-- Opening Marker --

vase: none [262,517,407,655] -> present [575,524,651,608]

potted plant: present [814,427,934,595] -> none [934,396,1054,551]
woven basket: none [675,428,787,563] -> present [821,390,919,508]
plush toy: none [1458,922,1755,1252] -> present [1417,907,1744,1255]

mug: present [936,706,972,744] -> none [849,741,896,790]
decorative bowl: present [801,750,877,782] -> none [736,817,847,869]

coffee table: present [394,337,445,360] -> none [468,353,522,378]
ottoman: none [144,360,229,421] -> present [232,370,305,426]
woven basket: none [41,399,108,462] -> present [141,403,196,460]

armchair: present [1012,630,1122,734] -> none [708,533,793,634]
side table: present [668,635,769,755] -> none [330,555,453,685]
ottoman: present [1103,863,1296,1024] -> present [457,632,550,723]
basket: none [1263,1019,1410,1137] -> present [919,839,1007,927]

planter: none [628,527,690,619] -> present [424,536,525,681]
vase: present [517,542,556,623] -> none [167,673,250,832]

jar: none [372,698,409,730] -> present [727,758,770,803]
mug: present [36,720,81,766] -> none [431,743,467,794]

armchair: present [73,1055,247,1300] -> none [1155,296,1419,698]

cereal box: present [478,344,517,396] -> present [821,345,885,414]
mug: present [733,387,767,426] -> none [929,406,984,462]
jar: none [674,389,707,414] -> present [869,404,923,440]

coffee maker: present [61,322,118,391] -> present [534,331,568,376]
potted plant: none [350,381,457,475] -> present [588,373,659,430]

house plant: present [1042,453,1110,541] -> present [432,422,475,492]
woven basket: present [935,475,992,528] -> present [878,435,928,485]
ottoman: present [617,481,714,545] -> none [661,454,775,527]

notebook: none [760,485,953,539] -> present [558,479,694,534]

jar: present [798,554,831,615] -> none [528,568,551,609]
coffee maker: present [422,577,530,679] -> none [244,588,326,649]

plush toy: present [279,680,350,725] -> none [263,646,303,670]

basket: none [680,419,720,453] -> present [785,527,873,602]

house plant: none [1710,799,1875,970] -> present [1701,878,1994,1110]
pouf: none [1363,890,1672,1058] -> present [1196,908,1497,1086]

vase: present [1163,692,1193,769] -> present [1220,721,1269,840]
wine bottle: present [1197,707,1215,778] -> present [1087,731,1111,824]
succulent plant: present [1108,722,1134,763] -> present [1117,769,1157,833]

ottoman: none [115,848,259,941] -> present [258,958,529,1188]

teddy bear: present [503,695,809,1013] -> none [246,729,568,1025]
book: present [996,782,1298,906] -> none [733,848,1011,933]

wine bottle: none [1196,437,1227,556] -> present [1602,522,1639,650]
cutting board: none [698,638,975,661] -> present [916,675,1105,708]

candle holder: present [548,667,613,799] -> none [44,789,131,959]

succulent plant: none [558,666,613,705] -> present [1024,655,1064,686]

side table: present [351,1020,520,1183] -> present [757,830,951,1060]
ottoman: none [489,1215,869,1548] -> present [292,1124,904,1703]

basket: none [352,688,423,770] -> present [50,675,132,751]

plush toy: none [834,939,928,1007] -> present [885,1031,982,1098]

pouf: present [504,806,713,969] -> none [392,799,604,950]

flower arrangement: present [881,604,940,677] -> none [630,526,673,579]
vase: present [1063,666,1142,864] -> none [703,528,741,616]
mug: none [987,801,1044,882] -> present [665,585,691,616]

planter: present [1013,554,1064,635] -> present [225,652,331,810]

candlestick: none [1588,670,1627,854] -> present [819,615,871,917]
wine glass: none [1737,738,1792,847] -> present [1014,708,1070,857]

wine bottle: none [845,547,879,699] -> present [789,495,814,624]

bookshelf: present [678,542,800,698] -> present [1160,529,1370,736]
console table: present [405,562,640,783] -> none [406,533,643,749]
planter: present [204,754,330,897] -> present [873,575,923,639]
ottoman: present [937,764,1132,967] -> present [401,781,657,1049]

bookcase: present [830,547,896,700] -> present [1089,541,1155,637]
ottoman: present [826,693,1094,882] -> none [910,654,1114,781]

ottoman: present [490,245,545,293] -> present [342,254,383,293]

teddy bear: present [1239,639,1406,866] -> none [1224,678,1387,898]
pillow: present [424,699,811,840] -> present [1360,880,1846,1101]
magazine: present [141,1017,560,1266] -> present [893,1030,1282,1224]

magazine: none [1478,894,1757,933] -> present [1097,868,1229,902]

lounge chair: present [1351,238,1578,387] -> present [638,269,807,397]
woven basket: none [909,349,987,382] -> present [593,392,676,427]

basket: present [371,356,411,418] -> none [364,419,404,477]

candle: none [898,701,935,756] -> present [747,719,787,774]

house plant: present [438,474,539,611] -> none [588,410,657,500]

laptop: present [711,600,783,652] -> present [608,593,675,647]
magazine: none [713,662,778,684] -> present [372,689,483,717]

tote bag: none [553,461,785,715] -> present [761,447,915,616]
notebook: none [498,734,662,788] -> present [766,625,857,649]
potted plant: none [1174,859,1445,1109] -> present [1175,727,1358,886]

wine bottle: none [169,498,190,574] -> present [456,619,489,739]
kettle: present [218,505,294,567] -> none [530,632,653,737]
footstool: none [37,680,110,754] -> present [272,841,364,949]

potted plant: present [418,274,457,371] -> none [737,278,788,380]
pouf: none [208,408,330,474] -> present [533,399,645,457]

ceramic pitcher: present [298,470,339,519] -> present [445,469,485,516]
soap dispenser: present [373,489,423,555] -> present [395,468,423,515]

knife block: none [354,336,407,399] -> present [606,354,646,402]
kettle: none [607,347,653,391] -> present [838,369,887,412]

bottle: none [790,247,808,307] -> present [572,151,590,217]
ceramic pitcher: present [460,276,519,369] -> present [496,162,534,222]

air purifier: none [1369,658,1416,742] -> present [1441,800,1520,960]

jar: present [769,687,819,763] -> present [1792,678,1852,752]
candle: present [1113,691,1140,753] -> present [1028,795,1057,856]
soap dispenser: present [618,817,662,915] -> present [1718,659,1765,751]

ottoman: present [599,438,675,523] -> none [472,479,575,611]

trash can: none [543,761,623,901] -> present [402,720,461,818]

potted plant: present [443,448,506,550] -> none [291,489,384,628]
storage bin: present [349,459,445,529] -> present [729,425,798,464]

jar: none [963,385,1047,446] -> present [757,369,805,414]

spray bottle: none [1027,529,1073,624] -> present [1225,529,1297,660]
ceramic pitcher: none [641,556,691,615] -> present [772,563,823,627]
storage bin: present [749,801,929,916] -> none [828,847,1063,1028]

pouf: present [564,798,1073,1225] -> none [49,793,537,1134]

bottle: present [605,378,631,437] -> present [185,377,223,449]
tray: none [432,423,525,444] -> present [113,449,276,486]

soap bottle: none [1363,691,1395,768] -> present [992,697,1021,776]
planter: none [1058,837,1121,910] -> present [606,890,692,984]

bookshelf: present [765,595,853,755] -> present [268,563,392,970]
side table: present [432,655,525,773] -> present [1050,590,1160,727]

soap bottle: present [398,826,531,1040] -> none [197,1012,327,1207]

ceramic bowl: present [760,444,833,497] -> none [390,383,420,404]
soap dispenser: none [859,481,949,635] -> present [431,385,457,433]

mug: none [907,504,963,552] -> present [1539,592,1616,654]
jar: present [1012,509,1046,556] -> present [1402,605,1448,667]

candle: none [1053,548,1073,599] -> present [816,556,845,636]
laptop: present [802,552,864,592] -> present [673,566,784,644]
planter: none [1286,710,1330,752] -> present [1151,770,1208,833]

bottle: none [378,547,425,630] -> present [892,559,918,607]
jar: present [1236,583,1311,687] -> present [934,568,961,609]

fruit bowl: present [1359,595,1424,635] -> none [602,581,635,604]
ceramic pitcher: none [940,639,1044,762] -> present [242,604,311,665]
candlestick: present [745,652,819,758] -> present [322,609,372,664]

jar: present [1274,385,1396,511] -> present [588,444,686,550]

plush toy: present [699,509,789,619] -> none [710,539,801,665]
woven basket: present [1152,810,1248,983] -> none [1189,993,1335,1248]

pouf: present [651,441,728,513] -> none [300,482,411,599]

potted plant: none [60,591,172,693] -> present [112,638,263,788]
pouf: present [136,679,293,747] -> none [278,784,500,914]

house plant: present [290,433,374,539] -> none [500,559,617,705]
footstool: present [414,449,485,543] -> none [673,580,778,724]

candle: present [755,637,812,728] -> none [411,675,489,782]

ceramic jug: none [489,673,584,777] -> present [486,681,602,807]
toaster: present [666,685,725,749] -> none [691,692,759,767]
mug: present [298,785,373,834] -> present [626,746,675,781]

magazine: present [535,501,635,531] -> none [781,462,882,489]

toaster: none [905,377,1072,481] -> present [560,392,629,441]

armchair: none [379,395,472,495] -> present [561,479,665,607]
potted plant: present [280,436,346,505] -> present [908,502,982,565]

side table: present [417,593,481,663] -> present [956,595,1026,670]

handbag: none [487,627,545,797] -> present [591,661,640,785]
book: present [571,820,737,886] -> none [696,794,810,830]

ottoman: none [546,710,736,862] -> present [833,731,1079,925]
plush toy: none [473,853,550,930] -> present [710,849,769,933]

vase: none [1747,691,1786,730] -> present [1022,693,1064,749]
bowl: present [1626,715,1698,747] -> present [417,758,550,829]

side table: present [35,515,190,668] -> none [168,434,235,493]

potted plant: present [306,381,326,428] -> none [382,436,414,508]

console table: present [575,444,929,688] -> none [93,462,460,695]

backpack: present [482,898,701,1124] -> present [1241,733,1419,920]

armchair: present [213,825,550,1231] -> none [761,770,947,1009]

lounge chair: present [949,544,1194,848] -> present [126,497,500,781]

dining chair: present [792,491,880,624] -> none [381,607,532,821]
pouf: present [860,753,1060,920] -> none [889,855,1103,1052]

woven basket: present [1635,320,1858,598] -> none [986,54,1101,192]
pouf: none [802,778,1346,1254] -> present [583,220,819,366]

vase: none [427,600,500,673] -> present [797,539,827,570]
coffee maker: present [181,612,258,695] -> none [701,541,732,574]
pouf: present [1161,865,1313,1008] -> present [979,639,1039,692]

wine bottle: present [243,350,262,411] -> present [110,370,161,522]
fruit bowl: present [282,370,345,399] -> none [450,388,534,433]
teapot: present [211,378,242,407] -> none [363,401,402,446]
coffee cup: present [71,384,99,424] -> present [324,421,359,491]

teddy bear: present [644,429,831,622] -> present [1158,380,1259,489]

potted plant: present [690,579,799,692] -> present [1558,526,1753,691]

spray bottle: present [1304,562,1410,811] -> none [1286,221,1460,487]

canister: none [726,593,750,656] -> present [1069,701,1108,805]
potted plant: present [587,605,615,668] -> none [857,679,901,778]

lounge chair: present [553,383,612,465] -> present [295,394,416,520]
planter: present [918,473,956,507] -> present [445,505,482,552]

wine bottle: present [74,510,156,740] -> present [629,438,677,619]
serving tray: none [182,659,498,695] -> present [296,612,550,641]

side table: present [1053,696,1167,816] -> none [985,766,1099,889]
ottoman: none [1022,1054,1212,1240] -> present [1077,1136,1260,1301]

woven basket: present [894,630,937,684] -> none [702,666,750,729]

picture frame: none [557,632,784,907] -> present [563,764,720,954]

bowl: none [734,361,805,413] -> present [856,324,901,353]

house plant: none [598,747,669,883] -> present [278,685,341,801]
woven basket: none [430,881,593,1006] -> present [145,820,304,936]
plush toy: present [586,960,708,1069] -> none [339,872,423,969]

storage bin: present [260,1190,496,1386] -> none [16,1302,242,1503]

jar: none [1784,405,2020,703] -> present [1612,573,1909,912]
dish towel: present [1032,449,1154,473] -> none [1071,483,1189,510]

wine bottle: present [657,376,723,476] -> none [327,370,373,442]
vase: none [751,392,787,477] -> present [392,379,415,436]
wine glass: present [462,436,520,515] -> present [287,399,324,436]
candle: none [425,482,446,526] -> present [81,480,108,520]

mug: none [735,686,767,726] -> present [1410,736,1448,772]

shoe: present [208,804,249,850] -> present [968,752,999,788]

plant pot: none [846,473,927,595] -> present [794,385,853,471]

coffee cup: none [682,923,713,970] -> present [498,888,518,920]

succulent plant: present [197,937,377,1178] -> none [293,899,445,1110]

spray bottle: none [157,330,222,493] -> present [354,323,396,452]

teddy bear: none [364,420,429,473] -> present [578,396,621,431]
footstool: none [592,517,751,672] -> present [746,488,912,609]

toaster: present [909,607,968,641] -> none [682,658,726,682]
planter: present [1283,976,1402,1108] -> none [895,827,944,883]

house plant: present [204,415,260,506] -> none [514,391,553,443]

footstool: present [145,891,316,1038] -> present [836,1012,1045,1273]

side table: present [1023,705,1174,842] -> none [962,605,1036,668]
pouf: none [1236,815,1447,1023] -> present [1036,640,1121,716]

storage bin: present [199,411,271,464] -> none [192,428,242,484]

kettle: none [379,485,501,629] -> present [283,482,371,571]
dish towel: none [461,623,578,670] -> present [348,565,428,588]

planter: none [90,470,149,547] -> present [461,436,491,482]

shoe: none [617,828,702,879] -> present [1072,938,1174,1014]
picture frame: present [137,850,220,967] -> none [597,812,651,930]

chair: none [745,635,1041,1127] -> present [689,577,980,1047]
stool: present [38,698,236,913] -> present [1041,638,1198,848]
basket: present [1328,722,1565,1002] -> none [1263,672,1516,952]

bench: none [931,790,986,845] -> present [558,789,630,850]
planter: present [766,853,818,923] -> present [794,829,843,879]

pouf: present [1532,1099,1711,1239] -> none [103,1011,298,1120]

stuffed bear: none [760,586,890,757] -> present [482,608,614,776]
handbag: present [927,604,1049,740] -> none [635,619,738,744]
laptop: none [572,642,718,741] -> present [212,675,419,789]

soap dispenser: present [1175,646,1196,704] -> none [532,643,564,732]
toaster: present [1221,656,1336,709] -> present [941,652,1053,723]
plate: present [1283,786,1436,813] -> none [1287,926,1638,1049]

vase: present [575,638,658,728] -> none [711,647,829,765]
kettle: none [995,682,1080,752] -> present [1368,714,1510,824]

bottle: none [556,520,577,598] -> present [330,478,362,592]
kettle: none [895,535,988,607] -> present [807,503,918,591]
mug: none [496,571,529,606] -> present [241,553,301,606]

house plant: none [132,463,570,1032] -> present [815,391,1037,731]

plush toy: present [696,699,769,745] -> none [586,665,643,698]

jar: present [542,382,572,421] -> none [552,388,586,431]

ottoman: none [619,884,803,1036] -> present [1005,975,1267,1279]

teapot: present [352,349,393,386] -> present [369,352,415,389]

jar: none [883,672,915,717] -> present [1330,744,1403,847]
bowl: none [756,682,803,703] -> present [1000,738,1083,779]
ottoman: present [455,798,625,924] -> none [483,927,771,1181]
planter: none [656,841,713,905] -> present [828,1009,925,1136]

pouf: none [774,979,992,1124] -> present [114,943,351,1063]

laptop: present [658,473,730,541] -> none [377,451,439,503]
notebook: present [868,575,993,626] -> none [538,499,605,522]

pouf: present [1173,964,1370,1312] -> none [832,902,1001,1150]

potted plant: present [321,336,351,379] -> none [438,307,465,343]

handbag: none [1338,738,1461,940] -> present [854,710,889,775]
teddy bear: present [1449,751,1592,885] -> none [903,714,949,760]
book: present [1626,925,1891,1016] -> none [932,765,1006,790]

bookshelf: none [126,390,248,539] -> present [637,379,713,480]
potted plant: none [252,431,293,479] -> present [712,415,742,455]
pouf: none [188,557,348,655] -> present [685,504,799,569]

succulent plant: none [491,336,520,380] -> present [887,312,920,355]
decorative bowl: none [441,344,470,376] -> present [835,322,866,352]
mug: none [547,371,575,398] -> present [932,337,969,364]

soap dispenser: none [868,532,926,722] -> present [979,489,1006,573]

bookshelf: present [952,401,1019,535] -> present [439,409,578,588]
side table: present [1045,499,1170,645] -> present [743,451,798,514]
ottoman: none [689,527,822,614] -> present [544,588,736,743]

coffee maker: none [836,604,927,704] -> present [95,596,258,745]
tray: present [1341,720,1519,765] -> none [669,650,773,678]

-- Closing Marker --

## Work order:
List, from the entries above, every line in which the word "pitcher" shows up.

## Response to this task:
ceramic pitcher: present [298,470,339,519] -> present [445,469,485,516]
ceramic pitcher: present [460,276,519,369] -> present [496,162,534,222]
ceramic pitcher: none [641,556,691,615] -> present [772,563,823,627]
ceramic pitcher: none [940,639,1044,762] -> present [242,604,311,665]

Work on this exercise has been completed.